The likelihood of a post crash ground fire will be much greater if there has been fire on an aircraft in flight. Fuel or oil leakage from loose pipe unions is an ever-present hazard and will always increase the possibility of a fire in flight.
It must be accepted that the vibration levels experienced on the No.1 engine of ME were orders of magnitude greater than those normally present and, therefore, more likely to cause loosening of pipe unions. However, it is under such conditions that there is likely to be an increased risk of accident. Although the fitting of locking wire to pipe unions would not entirely prevent loosening of these unions, it would limit the degree of looseness and, consequently, the likelihood of an atomised spray with a higher susceptibility to ignition. The fuel and oil pipe unions on the fan case of the CFM 56, in line with current practice, are not generally wirelocked; the control air pipes are the only ones, in this zone, wirelocked as a matter of course.

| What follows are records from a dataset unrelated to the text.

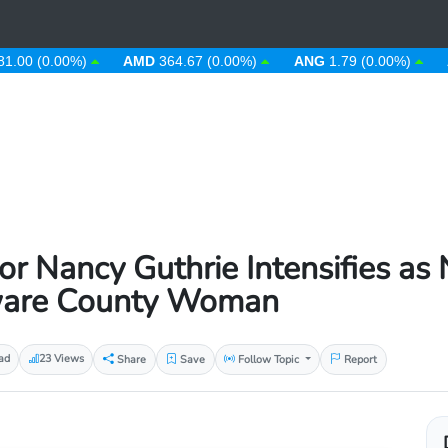
0.00%)
AMD
364.67 (0.00%)
ANG
1.79 (0.00%)
AOA
9
r Nancy Guthrie Intensifies as 
aware County Woman
ad
23 Views
Share
Save
Follow Topic
Report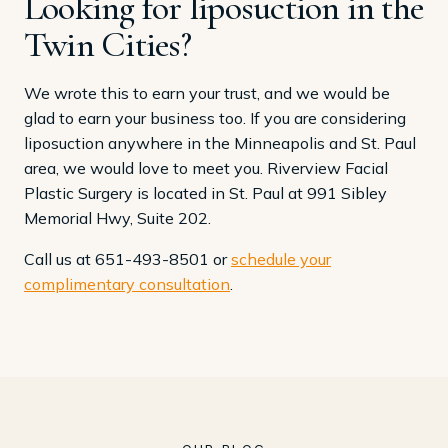
Looking for liposuction in the
Twin Cities?
We wrote this to earn your trust, and we would be
glad to earn your business too. If you are considering
liposuction anywhere in the Minneapolis and St. Paul
area, we would love to meet you. Riverview Facial
Plastic Surgery is located in St. Paul at 991 Sibley
Memorial Hwy, Suite 202.
Call us at 651-493-8501 or
schedule your
complimentary consultation
.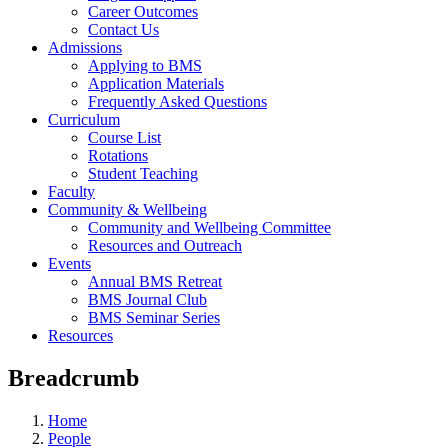
Career Outcomes
Contact Us
Admissions
Applying to BMS
Application Materials
Frequently Asked Questions
Curriculum
Course List
Rotations
Student Teaching
Faculty
Community & Wellbeing
Community and Wellbeing Committee
Resources and Outreach
Events
Annual BMS Retreat
BMS Journal Club
BMS Seminar Series
Resources
Breadcrumb
Home
People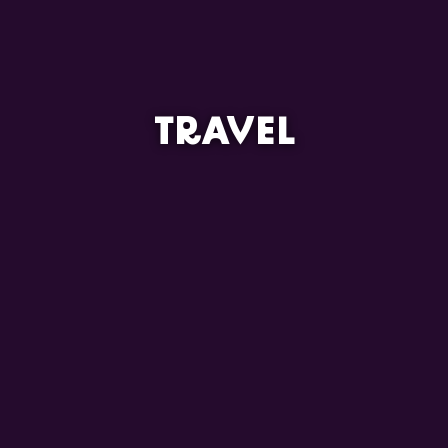
TRAVEL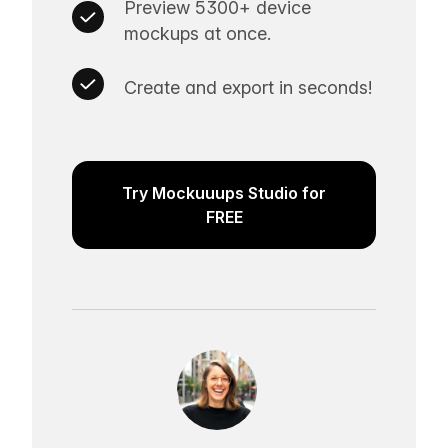
Preview 5300+ device
mockups at once.
Create and export in seconds!
Try Mockuuups Studio for
FREE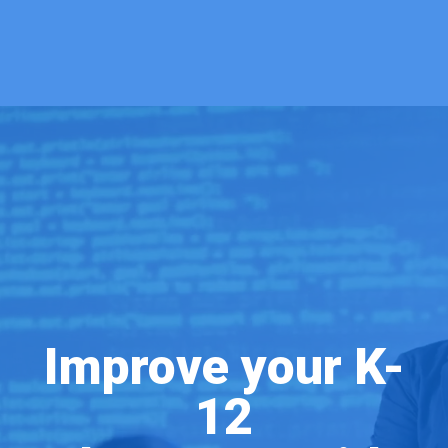
Improve your K-
12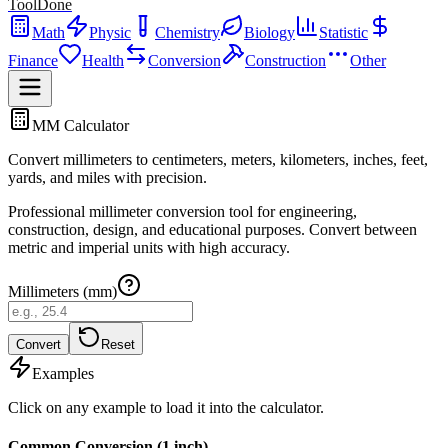
ToolDone
Math
Physic
Chemistry
Biology
Statistic
Finance
Health
Conversion
Construction
Other
MM Calculator
Convert millimeters to centimeters, meters, kilometers, inches, feet,
yards, and miles with precision.
Professional millimeter conversion tool for engineering,
construction, design, and educational purposes. Convert between
metric and imperial units with high accuracy.
Millimeters (mm)
Convert
Reset
Examples
Click on any example to load it into the calculator.
Common Conversion (1 inch)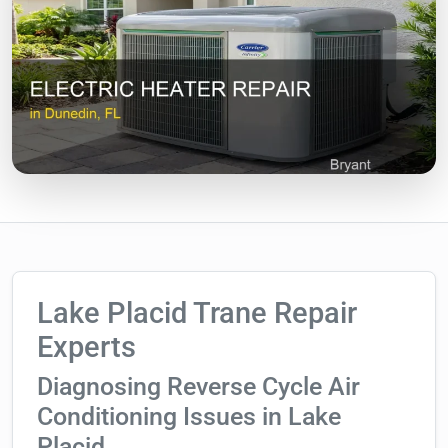
Lake Placid Trane Repair
Experts
Diagnosing Reverse Cycle Air
Conditioning Issues in Lake
Placid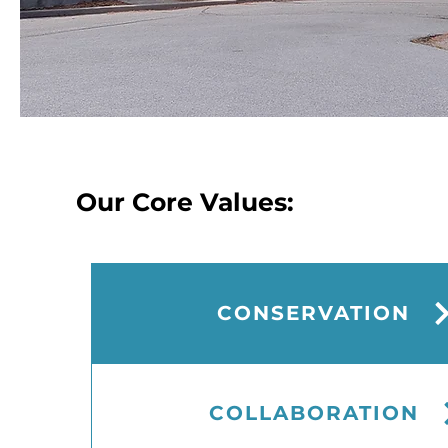
Our Core Values:
CONSERVATION
CONSERVATION
COLLABORATION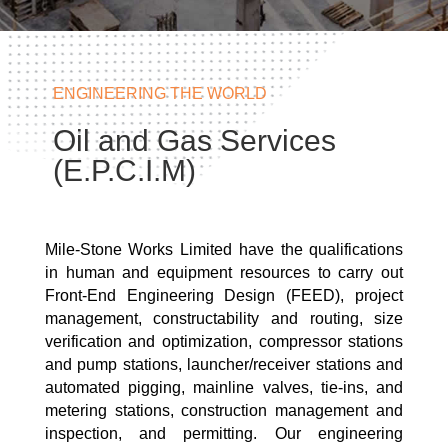
ENGINEERING THE WORLD
Oil and Gas Services
(E.P.C.I.M)
Mile-Stone Works Limited have the qualifications
in human and equipment resources to carry out
Front-End Engineering Design (FEED), project
management, constructability and routing, size
verification and optimization, compressor stations
and pump stations, launcher/receiver stations and
automated pigging, mainline valves, tie-ins, and
metering stations, construction management and
inspection, and permitting. Our engineering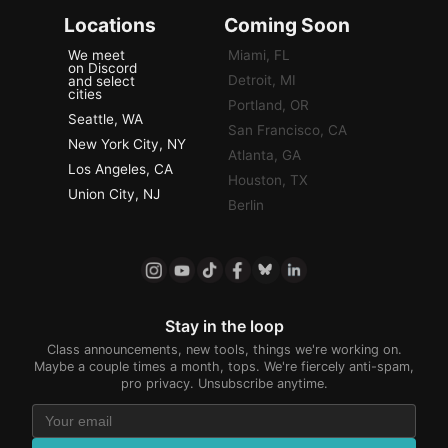
Locations
Coming Soon
We meet
Miami, FL
on Discord
Detroit, MI
and select
cities
Portland, OR
Seattle, WA
San Francisco, CA
New York City, NY
Atlanta, GA
Los Angeles, CA
Houston, TX
Union City, NJ
Berlin
Stay in the loop
Class announcements, new tools, things we're working on.
Maybe a couple times a month, tops. We're fiercely anti-spam,
pro privacy. Unsubscribe anytime.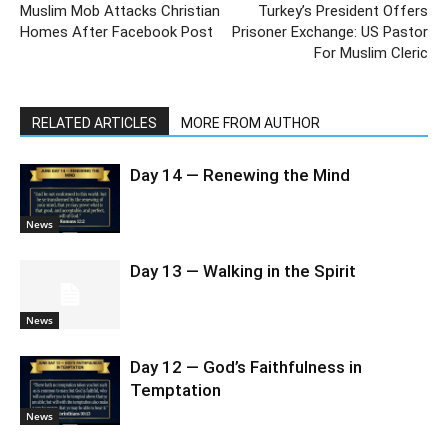
Muslim Mob Attacks Christian
Turkey’s President Offers
Homes After Facebook Post
Prisoner Exchange: US Pastor
For Muslim Cleric
RELATED ARTICLES
MORE FROM AUTHOR
Day 14 — Renewing the Mind
News
Day 13 — Walking in the Spirit
News
Day 12 — God’s Faithfulness in
Temptation
News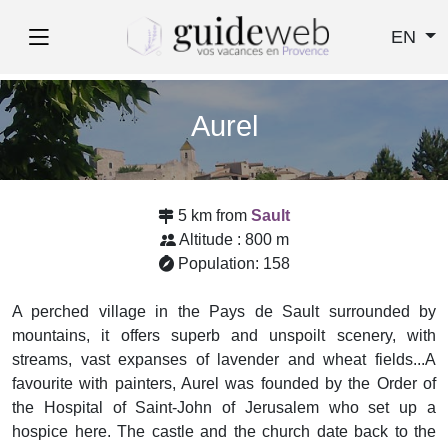
EN
Aurel
5 km from
Sault
Altitude : 800 m
Population: 158
A perched village in the Pays de Sault surrounded by
mountains, it offers superb and unspoilt scenery, with
streams, vast expanses of lavender and wheat fields...A
favourite with painters, Aurel was founded by the Order of
the Hospital of Saint-John of Jerusalem who set up a
hospice here. The castle and the church date back to the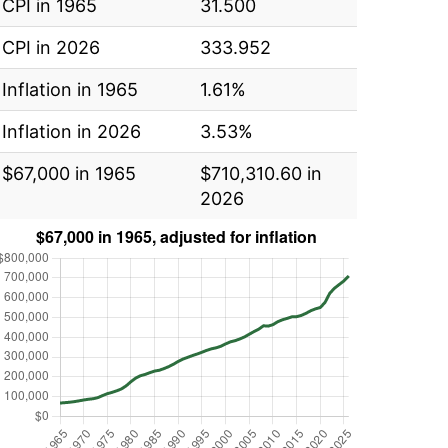
CPI in 1965
31.500
CPI in 2026
333.952
Inflation in 1965
1.61%
Inflation in 2026
3.53%
$67,000 in 1965
$710,310.60 in
2026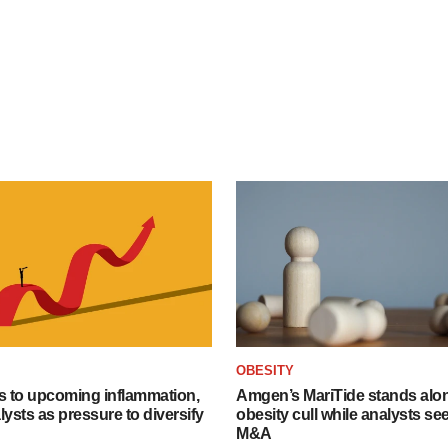
OBESITY
s to upcoming inflammation,
Amgen’s MariTide stands alon
lysts as pressure to diversify
obesity cull while analysts s
M&A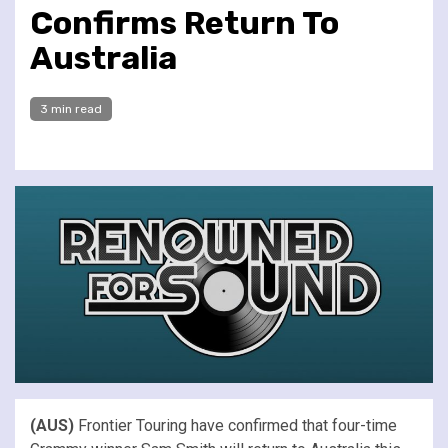
Confirms Return To
Australia
3 min read
(AUS)
Frontier Touring have confirmed that four-time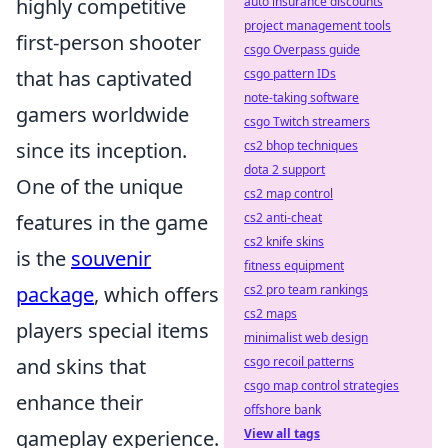
highly competitive
auto insurance discounts
project management tools
first-person shooter
csgo Overpass guide
that has captivated
csgo pattern IDs
note-taking software
gamers worldwide
csgo Twitch streamers
since its inception.
cs2 bhop techniques
dota 2 support
One of the unique
cs2 map control
features in the game
cs2 anti-cheat
cs2 knife skins
is the
souvenir
fitness equipment
package
, which offers
cs2 pro team rankings
cs2 maps
players special items
minimalist web design
and skins that
csgo recoil patterns
csgo map control strategies
enhance their
offshore bank
gameplay experience.
View all tags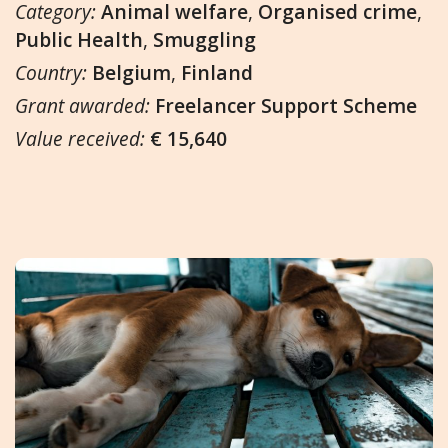
Category:
Animal welfare
,
Organised crime
,
Public Health
,
Smuggling
Country:
Belgium
,
Finland
Grant awarded:
Freelancer Support Scheme
Value received:
€ 15,640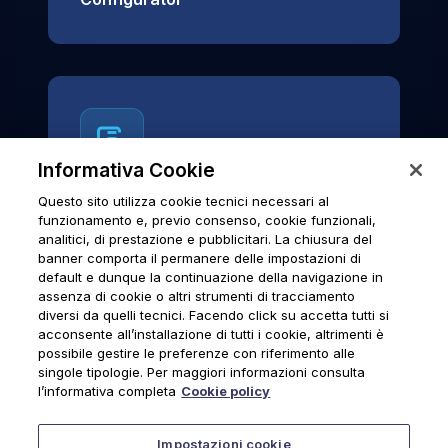
Informativa Cookie
Questo sito utilizza cookie tecnici necessari al
News & Notices
funzionamento e, previo consenso, cookie funzionali,
analitici, di prestazione e pubblicitari. La chiusura del
Official archive of Urmet S.p.A.
banner comporta il permanere delle impostazioni di
communications and institutional updates.
default e dunque la continuazione della navigazione in
assenza di cookie o altri strumenti di tracciamento
diversi da quelli tecnici. Facendo click su accetta tutti si
acconsente all’installazione di tutti i cookie, altrimenti è
possibile gestire le preferenze con riferimento alle
News & Notices
singole tipologie. Per maggiori informazioni consulta
l’informativa completa
Cookie policy
Impostazioni cookie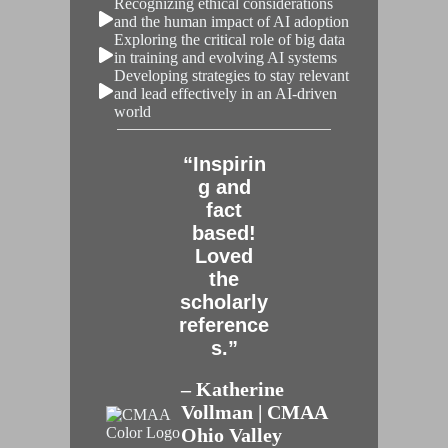
Recognizing ethical considerations
and the human impact of AI adoption
Exploring the critical role of big data
in training and evolving AI systems
Developing strategies to stay relevant
and lead effectively in an AI-driven
world
“Inspirin
g and
fact
based!
Loved
the
scholarly
reference
s.”
– Katherine
Vollman | CMAA
Ohio Valley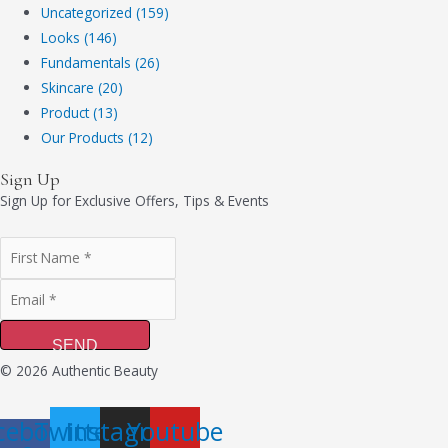
Uncategorized (159)
Looks (146)
Fundamentals (26)
Skincare (20)
Product (13)
Our Products (12)
Sign Up
Sign Up for Exclusive Offers, Tips & Events
SEND
© 2026 Authentic Beauty
cebook-
Twitter
Instagram
Youtube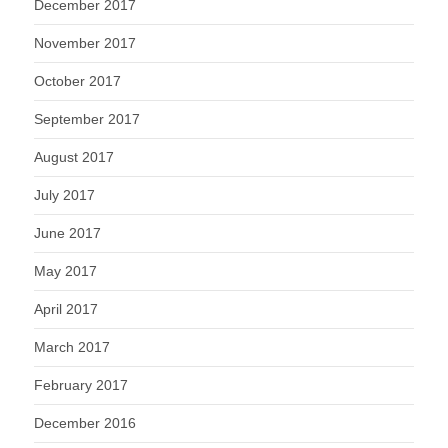
December 2017
November 2017
October 2017
September 2017
August 2017
July 2017
June 2017
May 2017
April 2017
March 2017
February 2017
December 2016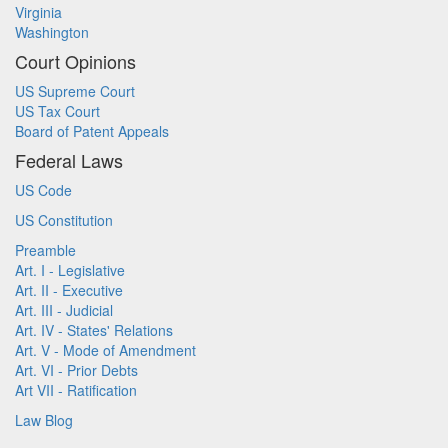
Virginia
Washington
Court Opinions
US Supreme Court
US Tax Court
Board of Patent Appeals
Federal Laws
US Code
US Constitution
Preamble
Art. I - Legislative
Art. II - Executive
Art. III - Judicial
Art. IV - States' Relations
Art. V - Mode of Amendment
Art. VI - Prior Debts
Art VII - Ratification
Law Blog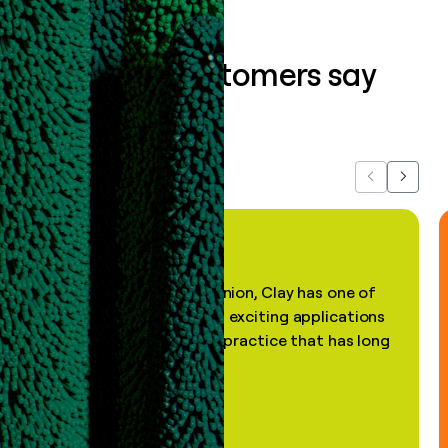
What our customers say
about us...
Previous
Next
"In my professional opinion, Clay has one of
the most practical and exciting applications
of AI, in a decades-old practice that has long
been stale."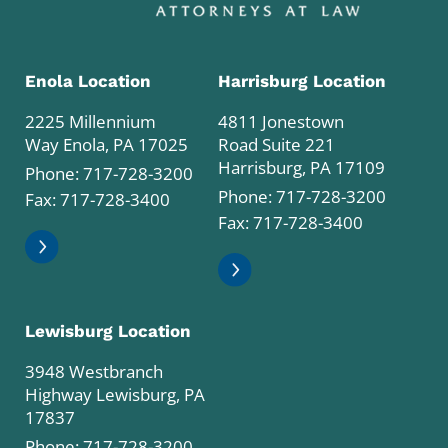
Enola Location
Harrisburg Location
2225 Millennium
4811 Jonestown
Way Enola, PA 17025
Road Suite 221
Harrisburg, PA 17109
Phone:
717-728-3200
Phone:
717-728-3200
Fax: 717-728-3400
Fax: 717-728-3400
Lewisburg Location
3948 Westbranch
Highway Lewisburg, PA
17837
Phone:
717-728-3200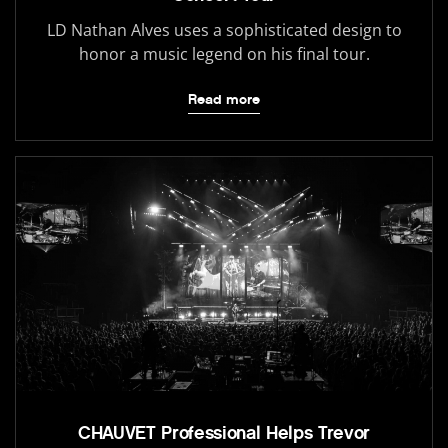
LD Nathan Alves uses a sophisticated design to
honor a music legend on his final tour.
Read more
CHAUVET Professional Helps Trevor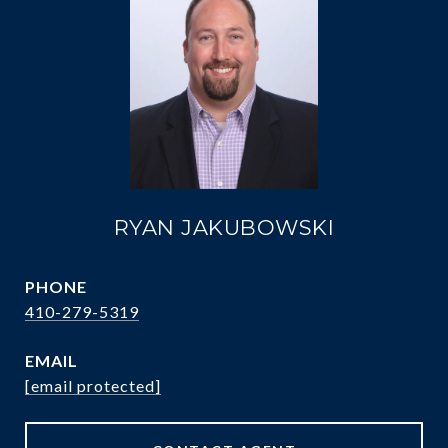
RYAN JAKUBOWSKI
PHONE
410-279-5319
EMAIL
[email protected]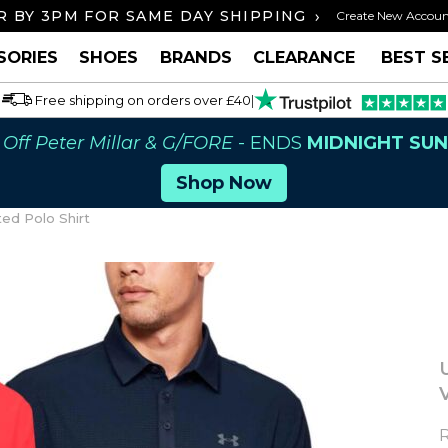
›
 BY 3PM FOR SAME DAY SHIPPING
FREE U
Create New Accou
SORIES
SHOES
BRANDS
CLEARANCE
BEST S
Free shipping on orders over £40
|
Off Peter Millar & G/FORE
- ENDS
MIDNIGHT SU
Shop Now
ed Polo Shirt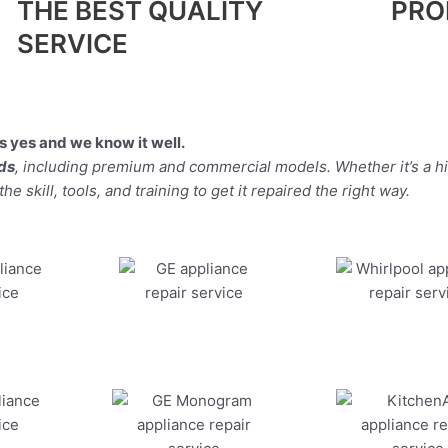
THE BEST QUALITY
PRO
SERVICE
 yes and we know it well.
nds
, including premium and commercial models. Whether it’s a h
 skill, tools, and training to get it repaired the right way.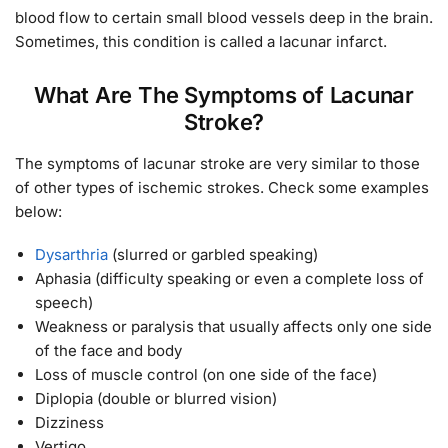
blood flow to certain small blood vessels deep in the brain.
Sometimes, this condition is called a lacunar infarct.
What Are The Symptoms of Lacunar
Stroke?
The symptoms of lacunar stroke are very similar to those
of other types of ischemic strokes. Check some examples
below:
Dysarthria
(slurred or garbled speaking)
Aphasia (difficulty speaking or even a complete loss of
speech)
Weakness or paralysis that usually affects only one side
of the face and body
Loss of muscle control (on one side of the face)
Diplopia (double or blurred vision)
Dizziness
Vertigo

Although wirelocking of pipe unions will not prevent leakage of combustible fluids completely, its benefits and shortcomings should be reviewed in relation to the potential reduction of fire hazards in vulnerable zones. It is therefore recommended that the potential for fuel and oil system leakage within the fan case area of high by-pass turbofan engines, during conditions of excessive vibration, should be reviewed by the engine manufacturers and the CAA with a view towards modifying such systems to minimise such leakage and the associated fire risk (Made 30 March 1990).
The other major factor which affected the post-crash fire was the lack of a major release of fuel in the impact. This was partly due to good fortune, in that the centre section fuel tank, which was ruptured, did not contain fuel for this flight and that the damage to the left wing-tip occurred outboard of that fuel tank. It was, however, more largely due to the continuing integrity of the wing fuel tanks further inboard, which did not rupture despite the separation of both main landing gear (MLG) legs and the almost complete separation of both engines.
The wreckage showed that both MLG legs separated entirely consistently with the crashworthiness features of their design, failing the fuse-pin bolts and leaving the rear wing spars intact. In the case of the engines, the structural failures occurred within the pylons themselves, leaving the fuse-pin bolts in place; the separations were, in this instance, benign and the forward wing spars were not disrupted.
The excerpts in paragraph 1.17.16 are from the applicable airworthiness code (BCAR Section D) and the current code (JAR-25). They concern fuel tank penetration and address the MLG failure mode case (JAR-25.721) and the rear-mounted engine case. However, they do not address, other than in very general terms, the case for wing-mounted podded engines such as on the Boeing 737-400 and similarly configured transport aircraft. It is recommended, therefore, that the CAA should review the existing Joint Airworthiness Requirements concerning fuel tank protection from the effects of main landing gear and engine detachment during ground impact and include specific design requirements to protect the fuel tank integrity of those designs of aircraft with wing-mounted engines. (Made 30 March 1990).